> [TASK DETAILS] Write out each line of the records that has "WIDTH" in it.

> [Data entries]
----------------------------------------

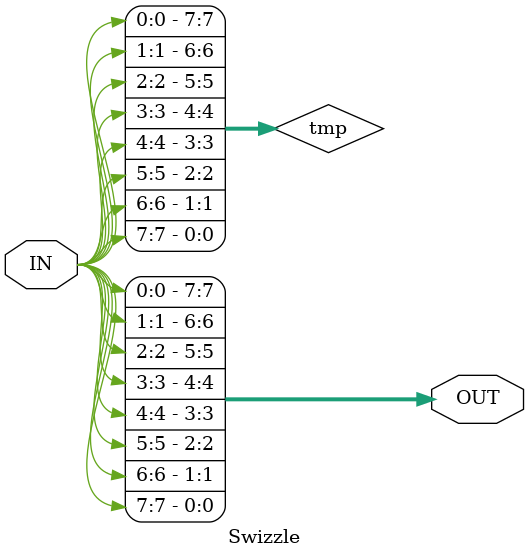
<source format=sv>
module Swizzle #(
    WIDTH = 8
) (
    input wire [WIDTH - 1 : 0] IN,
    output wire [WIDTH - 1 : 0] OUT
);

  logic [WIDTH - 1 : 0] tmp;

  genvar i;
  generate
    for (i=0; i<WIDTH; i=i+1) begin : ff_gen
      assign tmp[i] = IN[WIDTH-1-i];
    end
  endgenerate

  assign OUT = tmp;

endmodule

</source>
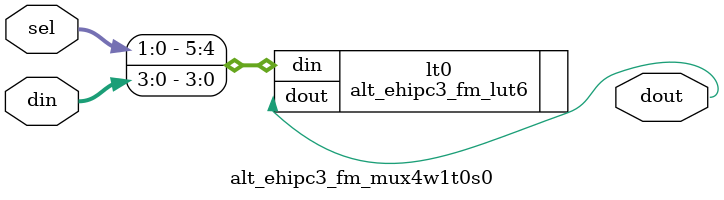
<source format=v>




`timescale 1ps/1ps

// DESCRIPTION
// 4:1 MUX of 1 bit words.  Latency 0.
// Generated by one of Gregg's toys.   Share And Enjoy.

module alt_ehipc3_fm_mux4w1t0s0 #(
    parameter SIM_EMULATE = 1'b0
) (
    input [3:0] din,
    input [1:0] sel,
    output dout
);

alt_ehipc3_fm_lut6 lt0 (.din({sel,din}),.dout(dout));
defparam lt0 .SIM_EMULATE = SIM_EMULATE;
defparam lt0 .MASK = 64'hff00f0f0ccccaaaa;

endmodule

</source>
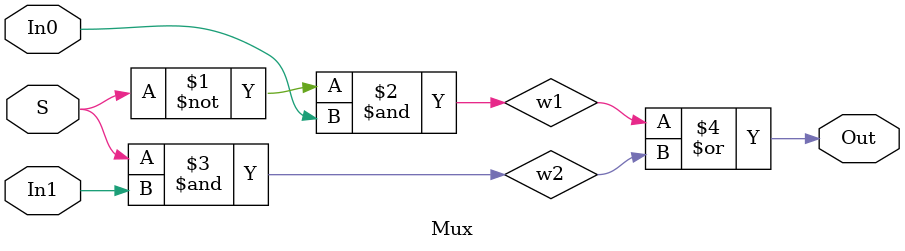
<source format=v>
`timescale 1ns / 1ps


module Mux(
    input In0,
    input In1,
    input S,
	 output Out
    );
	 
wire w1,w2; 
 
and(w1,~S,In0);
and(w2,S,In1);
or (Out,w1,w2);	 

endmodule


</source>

----------------------------------------

> [COMPLETED EXERCISE]
    WIDTH = 8
    input wire [WIDTH - 1 : 0] IN,
    output wire [WIDTH - 1 : 0] OUT
  logic [WIDTH - 1 : 0] tmp;
    for (i=0; i<WIDTH; i=i+1) begin : ff_gen
      assign tmp[i] = IN[WIDTH-1-i];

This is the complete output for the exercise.